- WHAT NEEDS TO BE DONE
Restate the data that follows exactly as it stands, beginning with the first line and ending with the line that contains "120 190 3509".
[Opening DATA FOR THIS EXERCISE section]
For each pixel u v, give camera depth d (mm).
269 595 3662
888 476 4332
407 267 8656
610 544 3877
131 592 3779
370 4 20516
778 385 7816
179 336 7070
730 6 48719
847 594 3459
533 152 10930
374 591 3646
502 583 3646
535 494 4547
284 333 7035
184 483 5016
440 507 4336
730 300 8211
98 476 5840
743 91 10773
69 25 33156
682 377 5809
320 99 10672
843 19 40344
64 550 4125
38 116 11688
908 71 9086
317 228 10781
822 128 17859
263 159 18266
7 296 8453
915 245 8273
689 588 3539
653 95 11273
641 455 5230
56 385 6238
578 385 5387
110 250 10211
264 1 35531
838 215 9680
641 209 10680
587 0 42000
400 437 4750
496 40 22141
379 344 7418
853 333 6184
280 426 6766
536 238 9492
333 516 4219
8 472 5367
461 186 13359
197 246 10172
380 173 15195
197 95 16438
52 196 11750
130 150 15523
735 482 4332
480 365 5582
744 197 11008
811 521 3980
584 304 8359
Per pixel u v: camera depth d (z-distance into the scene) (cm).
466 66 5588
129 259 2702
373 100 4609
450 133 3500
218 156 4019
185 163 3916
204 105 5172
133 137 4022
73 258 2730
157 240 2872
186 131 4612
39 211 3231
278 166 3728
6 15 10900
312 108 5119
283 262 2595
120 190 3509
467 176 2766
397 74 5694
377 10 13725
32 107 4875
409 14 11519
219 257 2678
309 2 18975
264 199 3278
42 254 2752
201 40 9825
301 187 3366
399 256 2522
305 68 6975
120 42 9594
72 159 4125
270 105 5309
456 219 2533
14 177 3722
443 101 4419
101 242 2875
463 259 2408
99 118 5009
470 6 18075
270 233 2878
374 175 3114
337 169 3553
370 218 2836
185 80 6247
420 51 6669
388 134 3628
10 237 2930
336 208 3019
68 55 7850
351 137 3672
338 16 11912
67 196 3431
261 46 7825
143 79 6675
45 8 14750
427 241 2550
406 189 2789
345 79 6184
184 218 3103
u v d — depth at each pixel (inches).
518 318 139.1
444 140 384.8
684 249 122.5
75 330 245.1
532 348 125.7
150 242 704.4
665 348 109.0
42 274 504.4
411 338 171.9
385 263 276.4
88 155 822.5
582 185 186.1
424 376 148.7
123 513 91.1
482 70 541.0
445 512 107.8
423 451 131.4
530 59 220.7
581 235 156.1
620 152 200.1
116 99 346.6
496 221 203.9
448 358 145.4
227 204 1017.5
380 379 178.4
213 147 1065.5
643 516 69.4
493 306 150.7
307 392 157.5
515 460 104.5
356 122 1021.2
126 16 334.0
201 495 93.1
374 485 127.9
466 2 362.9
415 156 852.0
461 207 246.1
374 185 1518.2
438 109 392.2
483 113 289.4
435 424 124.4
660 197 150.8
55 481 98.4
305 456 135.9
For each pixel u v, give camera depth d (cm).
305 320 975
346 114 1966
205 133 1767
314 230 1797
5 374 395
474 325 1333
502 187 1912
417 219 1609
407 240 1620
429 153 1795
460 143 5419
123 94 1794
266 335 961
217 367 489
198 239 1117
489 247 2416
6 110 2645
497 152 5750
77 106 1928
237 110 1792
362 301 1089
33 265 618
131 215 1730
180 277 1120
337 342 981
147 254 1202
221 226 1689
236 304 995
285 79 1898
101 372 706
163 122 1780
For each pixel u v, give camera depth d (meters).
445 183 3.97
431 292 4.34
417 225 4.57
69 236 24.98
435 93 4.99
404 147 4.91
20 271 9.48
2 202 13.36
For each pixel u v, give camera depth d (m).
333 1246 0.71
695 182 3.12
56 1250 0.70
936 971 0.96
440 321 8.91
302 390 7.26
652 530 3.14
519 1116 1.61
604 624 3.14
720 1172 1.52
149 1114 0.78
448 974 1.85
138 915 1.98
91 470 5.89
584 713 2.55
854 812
[Closing DATA FOR THIS EXERCISE section]
- RESPONSE BELOW
For each pixel u v, give camera depth d (mm).
269 595 3662
888 476 4332
407 267 8656
610 544 3877
131 592 3779
370 4 20516
778 385 7816
179 336 7070
730 6 48719
847 594 3459
533 152 10930
374 591 3646
502 583 3646
535 494 4547
284 333 7035
184 483 5016
440 507 4336
730 300 8211
98 476 5840
743 91 10773
69 25 33156
682 377 5809
320 99 10672
843 19 40344
64 550 4125
38 116 11688
908 71 9086
317 228 10781
822 128 17859
263 159 18266
7 296 8453
915 245 8273
689 588 3539
653 95 11273
641 455 5230
56 385 6238
578 385 5387
110 250 10211
264 1 35531
838 215 9680
641 209 10680
587 0 42000
400 437 4750
496 40 22141
379 344 7418
853 333 6184
280 426 6766
536 238 9492
333 516 4219
8 472 5367
461 186 13359
197 246 10172
380 173 15195
197 95 16438
52 196 11750
130 150 15523
735 482 4332
480 365 5582
744 197 11008
811 521 3980
584 304 8359
Per pixel u v: camera depth d (z-distance into the scene) (cm).
466 66 5588
129 259 2702
373 100 4609
450 133 3500
218 156 4019
185 163 3916
204 105 5172
133 137 4022
73 258 2730
157 240 2872
186 131 4612
39 211 3231
278 166 3728
6 15 10900
312 108 5119
283 262 2595
120 190 3509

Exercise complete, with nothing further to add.